Representatives for Pretium, Morgan Stanley declined to comment. A representative for Ardea Partners didn’t immediately respond to a request for comment.

Pretium owns more than 26,000 rental homes in 15 markets, which it operates through its property-management arm, Progress Residential. Even a partial sale could wind up as the largest transaction in the industry since Invitation Homes Inc. and Starwood Waypoint Homes agreed to merge in August 2017.

Mullen founded Pretium in 2012, after overseeing Goldman’s bet against the subprime mortgage market. His initial fund raised $1.18 billion to buy single-family rentals, joining Blackstone Group LP, Tom Barrack’s Colony Capital Inc. and other Wall Street firms that bought foreclosed homes after the U.S. housing market crash.

In addition to rental houses, Pretium invests in mortgage finance and corporate credit, and has more than $10 billion in assets under management. The firm announced today that it acquired a residential mortgage servicer, Selene Finance LP, from funds managed by Oaktree Capital Management LP and Ranieri Partners LLC.

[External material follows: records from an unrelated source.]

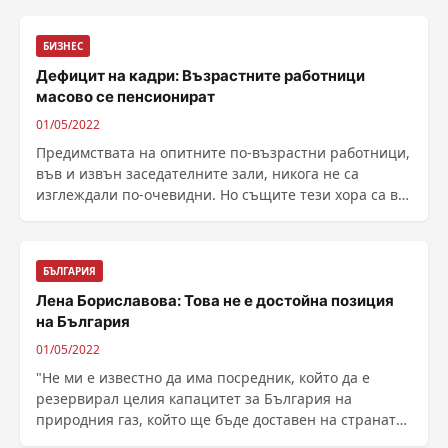
БИЗНЕС
Дефицит на кадри: Възрастните работници
масово се пенсионират
01/05/2022
Предимствата на опитните по-възрастни работници,
във и извън заседателните зали, никога не са
изглеждали по-очевидни. Но същите тези хора са в
процес на мащабно изчезване, напускайки бюрата
си с по-високи темпове, отколкото тех...
БЪЛГАРИЯ
Лена Бориславова: Това не е достойна позиция
на България
01/05/2022
"Не ми е известно да има посредник, който да е
резервирал целия капацитет за България на
природния газ, който ще бъде доставен на страната
...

Pretium is exploring options for its first single-family rental fund at a time when many investors in the business have come to a crossroads. Institutional demand, which slowed as the foreclosure crisis abated, is picking up again, and some companies are looking to cash in on potential gains. Apollo Global Management LLC, Magnetar Capital LLC and Pacific Investment Management Co. are among landlords that have sought to sell holdings as their funds approached maturity.

Others, like Amherst Holdings LLC, Cerberus Capital Management LP and Tricon Capital Group Inc., have raised funds recently to expand their single-family holdings.

Pretium is remaining acquisitive even as it considers its options. In July, the company said it had closed a $1 billion fund, and a new chief executive officer was hired for its property-management arm, Progress Residential.